The league had reinstated him three weeks after the finale. The call had come in clean and official, apology folded into policy language. The Hammerheads had offered him a contract the same afternoon. Respectable money, a clean term. A chance to step back into the grind like none of it had ever fractured.

He’d thanked them. And then he’d said no.

He’d made his money and invested it well. Endorsements still ticked quietly in the background. There was family money too, if it ever came to that, though he doubted it would. He wasn’t walking away from hockey. He was walking away from the version of it that required him to be gone more than he was present. The rink needed someone different now.

So did he.

He tugged one of his hoodies from his first season in New Haven over his flannel shirt and laced up his skates with hands that no longer felt like weapons. The ice was smooth and waiting.Beyond the boards, a group of kids in bright helmets and mismatched gloves clung to the rail like uncertain explorers preparing to conquer a frozen sea.

“Alright,” Nate called, pushing off with easy strength. “Who’s brave today?”
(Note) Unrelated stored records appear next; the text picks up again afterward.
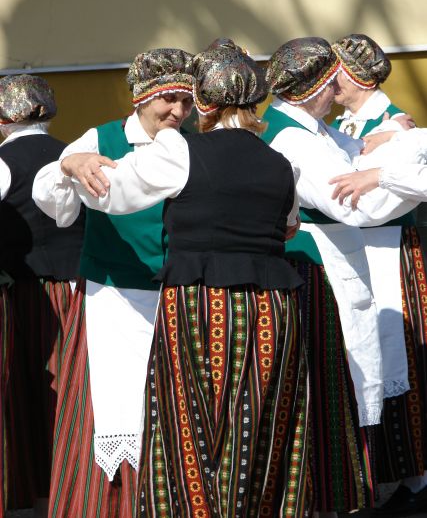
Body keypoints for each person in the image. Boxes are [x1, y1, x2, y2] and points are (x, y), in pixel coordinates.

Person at [67, 39, 311, 517]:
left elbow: (110, 193)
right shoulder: (282, 162)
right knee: (258, 423)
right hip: (270, 308)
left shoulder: (180, 151)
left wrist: (70, 162)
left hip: (202, 303)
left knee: (190, 423)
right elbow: (288, 226)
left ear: (205, 103)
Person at [260, 37, 422, 518]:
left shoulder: (309, 129)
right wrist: (388, 175)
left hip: (332, 263)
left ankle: (334, 496)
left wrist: (386, 144)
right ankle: (323, 499)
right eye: (330, 84)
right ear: (314, 89)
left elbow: (356, 151)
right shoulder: (293, 139)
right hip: (316, 267)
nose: (337, 92)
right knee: (327, 387)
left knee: (340, 384)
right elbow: (356, 203)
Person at [32, 49, 194, 518]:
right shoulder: (100, 137)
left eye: (186, 101)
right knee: (110, 407)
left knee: (171, 406)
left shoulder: (191, 145)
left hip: (178, 298)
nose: (178, 111)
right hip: (112, 298)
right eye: (168, 99)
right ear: (141, 98)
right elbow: (50, 197)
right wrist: (69, 164)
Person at [331, 35, 427, 516]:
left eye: (335, 70)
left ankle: (417, 477)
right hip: (356, 250)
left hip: (386, 250)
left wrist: (380, 149)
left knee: (398, 354)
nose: (329, 80)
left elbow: (377, 194)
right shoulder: (350, 126)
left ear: (355, 76)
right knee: (368, 356)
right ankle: (385, 475)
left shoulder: (397, 125)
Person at [0, 74, 85, 516]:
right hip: (78, 289)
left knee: (32, 389)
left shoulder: (2, 163)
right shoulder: (73, 154)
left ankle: (37, 492)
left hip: (27, 292)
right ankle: (70, 487)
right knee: (74, 390)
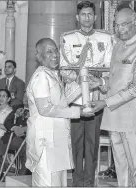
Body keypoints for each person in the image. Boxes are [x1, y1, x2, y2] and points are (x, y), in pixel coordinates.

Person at [89, 7, 136, 186]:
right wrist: (101, 83)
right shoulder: (118, 46)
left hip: (134, 120)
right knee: (121, 169)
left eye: (124, 25)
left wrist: (105, 102)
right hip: (115, 118)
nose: (119, 29)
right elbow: (115, 78)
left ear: (135, 23)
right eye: (116, 25)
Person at [25, 38, 93, 187]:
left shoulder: (51, 74)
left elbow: (62, 101)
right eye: (49, 51)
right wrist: (78, 112)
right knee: (48, 183)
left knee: (59, 183)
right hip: (46, 141)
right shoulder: (41, 76)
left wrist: (83, 83)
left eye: (55, 50)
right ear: (39, 56)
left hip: (57, 140)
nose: (55, 54)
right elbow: (45, 109)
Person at [60, 1, 113, 186]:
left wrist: (94, 79)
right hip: (75, 98)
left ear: (95, 17)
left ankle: (89, 182)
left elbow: (109, 67)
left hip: (96, 97)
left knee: (92, 144)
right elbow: (64, 69)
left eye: (90, 14)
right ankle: (76, 181)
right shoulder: (68, 38)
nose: (87, 18)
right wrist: (80, 78)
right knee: (75, 144)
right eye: (83, 14)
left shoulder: (106, 38)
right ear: (77, 17)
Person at [0, 104, 28, 182]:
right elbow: (7, 123)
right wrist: (14, 125)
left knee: (25, 148)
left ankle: (23, 175)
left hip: (23, 139)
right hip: (8, 138)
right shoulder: (15, 111)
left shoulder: (32, 111)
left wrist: (24, 128)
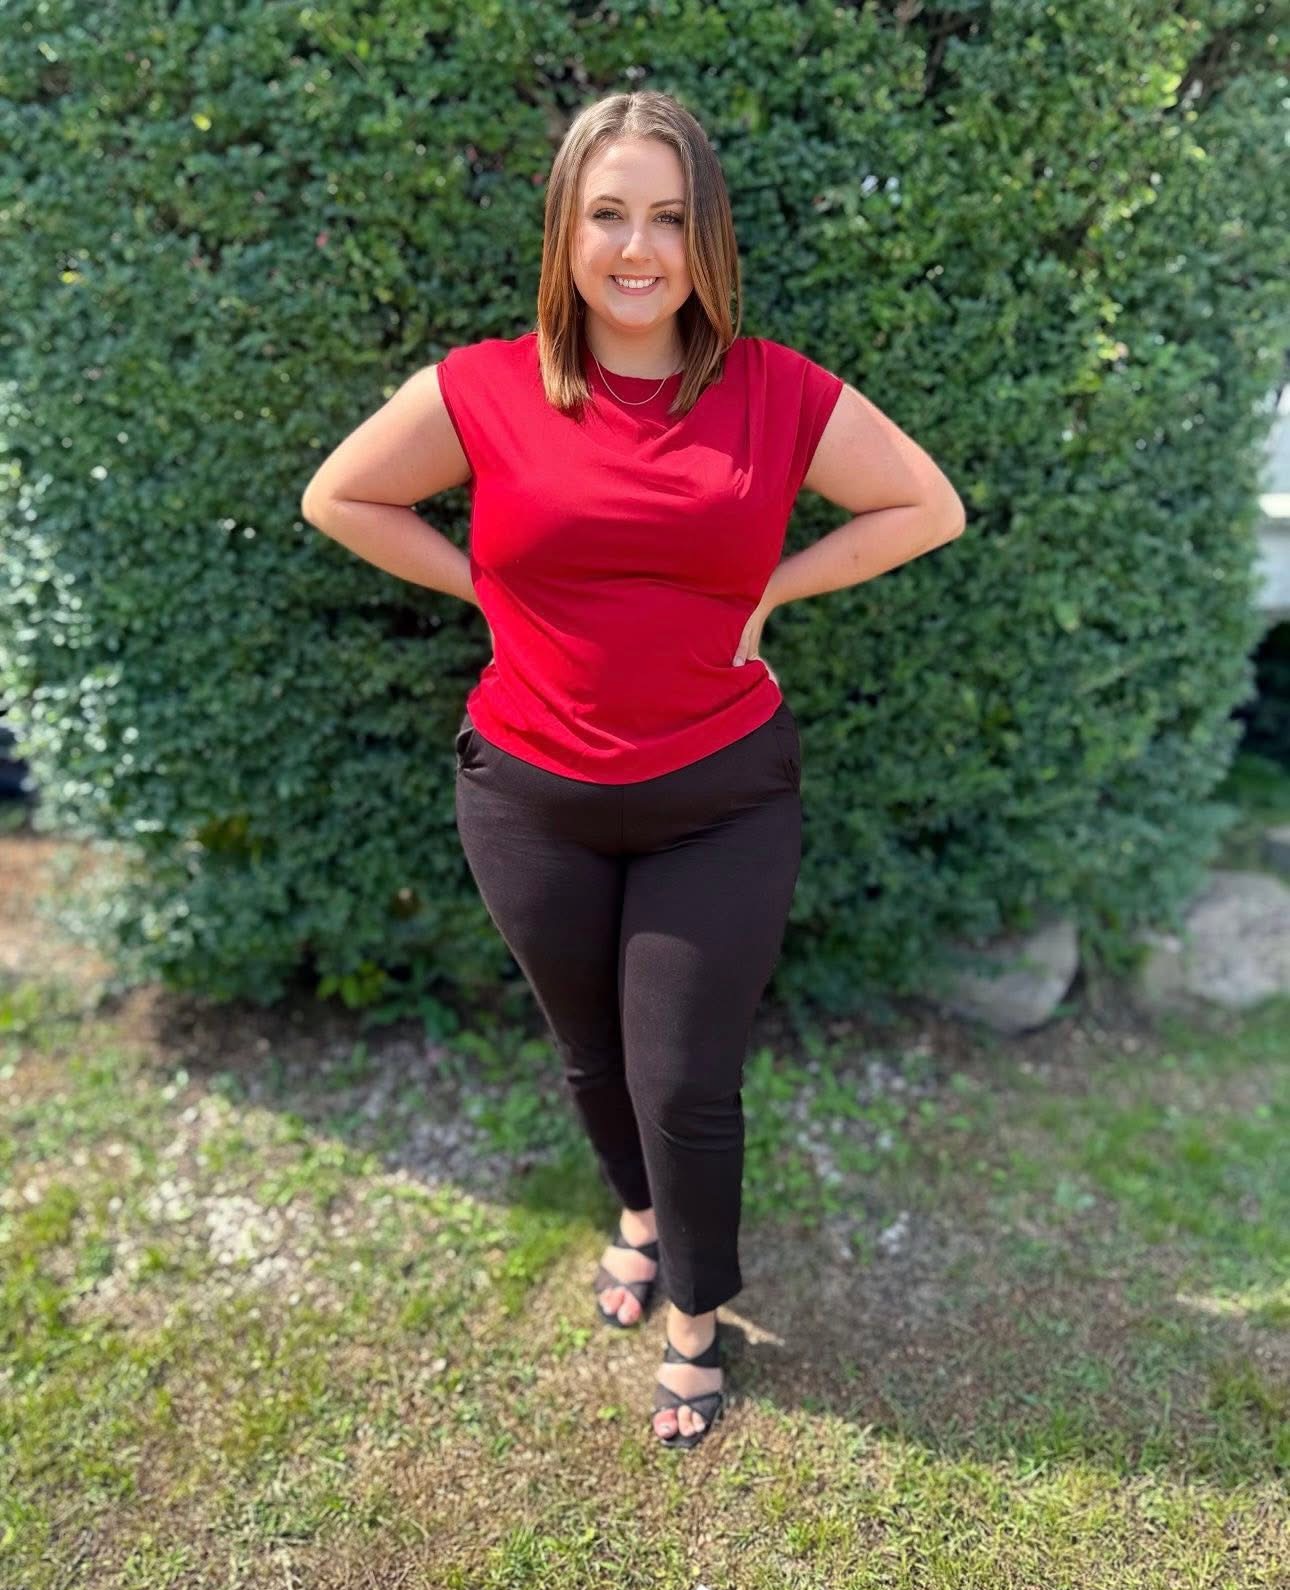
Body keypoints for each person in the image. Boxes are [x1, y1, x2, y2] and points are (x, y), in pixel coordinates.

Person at [301, 89, 966, 1450]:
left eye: (667, 217)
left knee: (682, 1079)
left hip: (718, 797)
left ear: (705, 236)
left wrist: (776, 586)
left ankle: (696, 1318)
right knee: (590, 1052)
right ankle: (639, 1214)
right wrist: (482, 586)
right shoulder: (483, 387)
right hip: (527, 797)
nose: (637, 247)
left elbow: (926, 505)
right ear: (566, 230)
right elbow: (341, 495)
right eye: (608, 213)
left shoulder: (774, 388)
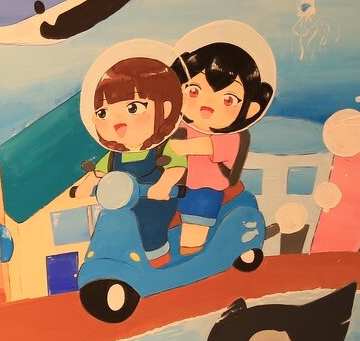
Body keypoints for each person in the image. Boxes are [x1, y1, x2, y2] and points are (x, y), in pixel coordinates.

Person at [70, 56, 187, 267]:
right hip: (121, 207)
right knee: (110, 225)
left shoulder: (163, 148)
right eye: (103, 112)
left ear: (166, 109)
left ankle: (157, 258)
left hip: (153, 203)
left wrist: (163, 185)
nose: (117, 122)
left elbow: (176, 168)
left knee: (149, 228)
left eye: (133, 108)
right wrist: (85, 186)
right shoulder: (114, 155)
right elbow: (98, 173)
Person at [166, 41, 274, 256]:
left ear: (250, 109)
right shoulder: (176, 125)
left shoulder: (230, 137)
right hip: (170, 185)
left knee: (198, 209)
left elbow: (202, 146)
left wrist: (172, 146)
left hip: (203, 189)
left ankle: (191, 252)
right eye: (194, 91)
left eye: (228, 99)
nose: (207, 103)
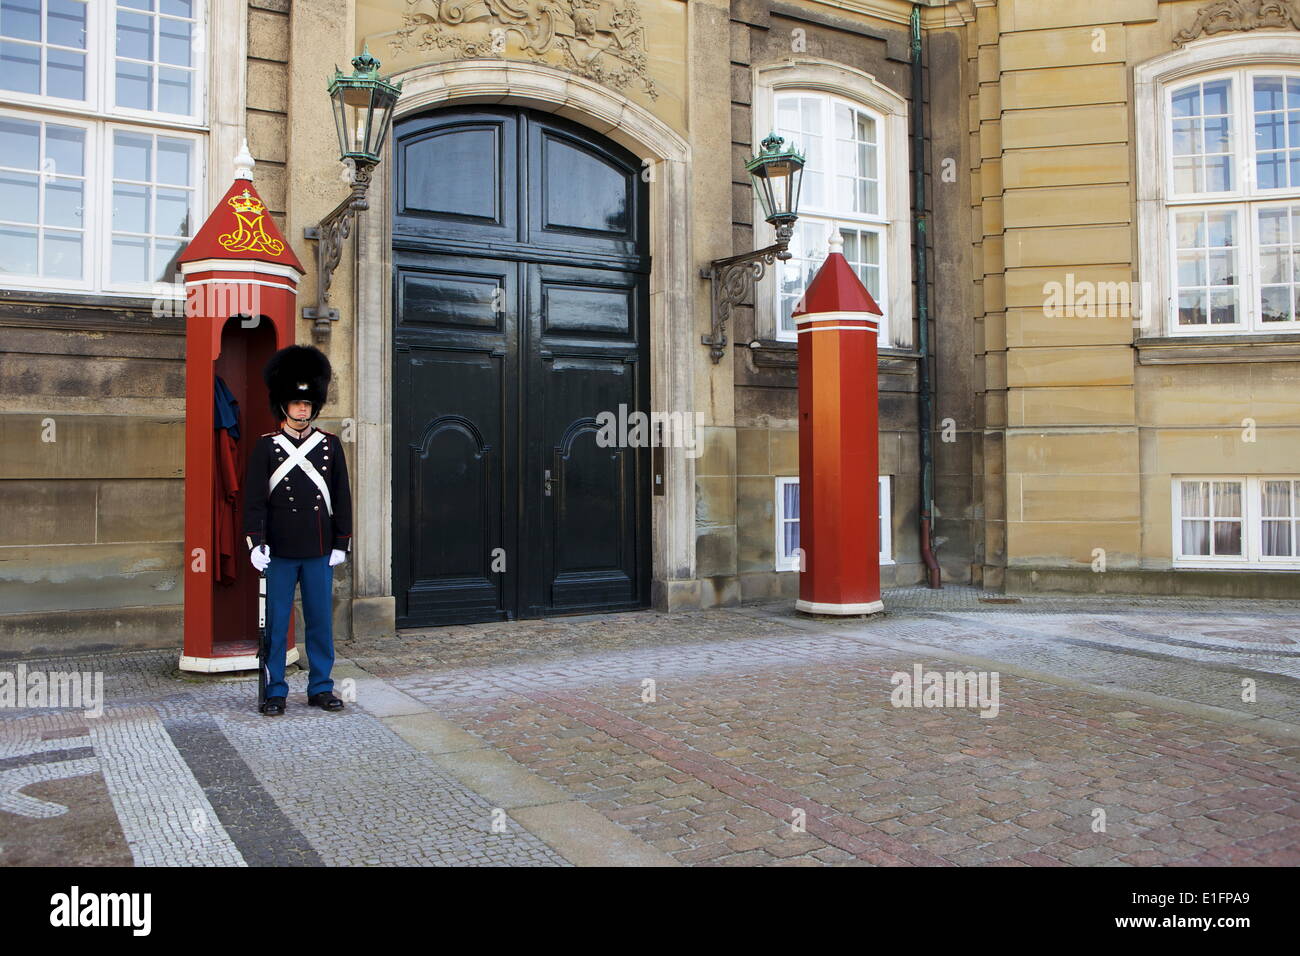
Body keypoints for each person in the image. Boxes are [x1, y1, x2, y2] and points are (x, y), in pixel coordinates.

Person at [243, 344, 352, 716]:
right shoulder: (266, 448)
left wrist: (342, 541)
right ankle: (276, 689)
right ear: (284, 406)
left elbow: (341, 496)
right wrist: (255, 543)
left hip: (319, 548)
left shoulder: (330, 446)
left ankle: (321, 687)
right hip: (281, 550)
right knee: (276, 624)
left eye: (307, 404)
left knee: (320, 621)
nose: (302, 409)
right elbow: (254, 500)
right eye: (296, 403)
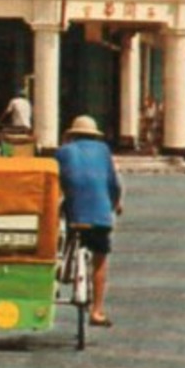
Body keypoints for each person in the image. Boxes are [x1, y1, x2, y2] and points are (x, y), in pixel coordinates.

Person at [54, 115, 123, 328]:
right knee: (100, 260)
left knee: (60, 231)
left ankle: (59, 269)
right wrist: (115, 204)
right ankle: (97, 311)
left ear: (72, 135)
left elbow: (55, 181)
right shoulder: (103, 152)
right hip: (100, 214)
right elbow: (113, 184)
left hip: (74, 211)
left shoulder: (63, 152)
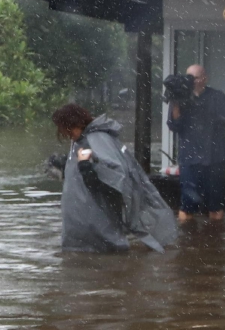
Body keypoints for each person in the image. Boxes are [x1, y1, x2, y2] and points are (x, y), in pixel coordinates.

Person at [49, 102, 177, 253]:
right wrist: (66, 165)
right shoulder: (83, 140)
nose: (66, 134)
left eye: (67, 129)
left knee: (100, 257)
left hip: (97, 225)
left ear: (75, 123)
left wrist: (85, 168)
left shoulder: (96, 139)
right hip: (84, 228)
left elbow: (114, 181)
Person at [166, 63, 225, 223]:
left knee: (215, 205)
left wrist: (198, 107)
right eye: (188, 77)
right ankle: (187, 244)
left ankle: (215, 240)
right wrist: (176, 103)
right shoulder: (180, 98)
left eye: (195, 77)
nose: (192, 81)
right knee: (187, 205)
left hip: (214, 158)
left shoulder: (217, 97)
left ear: (204, 78)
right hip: (190, 159)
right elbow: (174, 125)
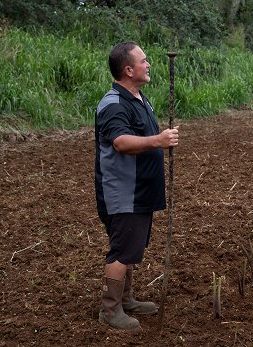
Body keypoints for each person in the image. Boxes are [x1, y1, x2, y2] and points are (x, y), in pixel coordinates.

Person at [94, 41, 179, 330]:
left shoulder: (139, 99)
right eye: (143, 61)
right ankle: (110, 309)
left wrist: (160, 139)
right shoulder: (114, 104)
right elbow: (120, 142)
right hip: (123, 192)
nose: (149, 64)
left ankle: (126, 299)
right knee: (121, 251)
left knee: (130, 248)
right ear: (128, 70)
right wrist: (158, 140)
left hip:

They scattered with delighted shrieks.

He skated backward, arms out as one wobbly kid launched himself forward with more enthusiasm than balance. When the inevitable fall came, Nate was already there, catching him mid-sprawl and lifting him back upright like it was the most natural thing in the world.

“You good?”

The kid nodded, eyes wide.

“Good. Try again.”

A commotion near the boards caught his attention as two boys had dropped their gloves and squared off in miniature imitation of something they’d probably seen on television. One small and furious. One bigger and smug.

Nate coasted over, a brow raised.

“What’s going on?”

The taller one shrugged, backing off immediately. The smaller kid didn’t. His jaw was set too tight. His fists balled too hard.

“He said I don’t belong here,” the kid muttered.

Nate crouched until they were eye level, blades angled carefully beneath him.

“You like being out here?” he asked.

The kid shrugged. “Yeah.”

Nate tilted his head. “No. That’s not what I asked. Do you feel like the ice makes sense in a way other things don’t?”

A hesitation. Then a nod.

Nate nodded. “Then you belong. That’s the rule.”

The kid swallowed. “Buthe?—”

“There’s always gonna be someone who'll tell you you’re not good enough,” Nate said, voice calm. “You just have to stay.”

The boy blinked up at him. “Stay?” he echoed.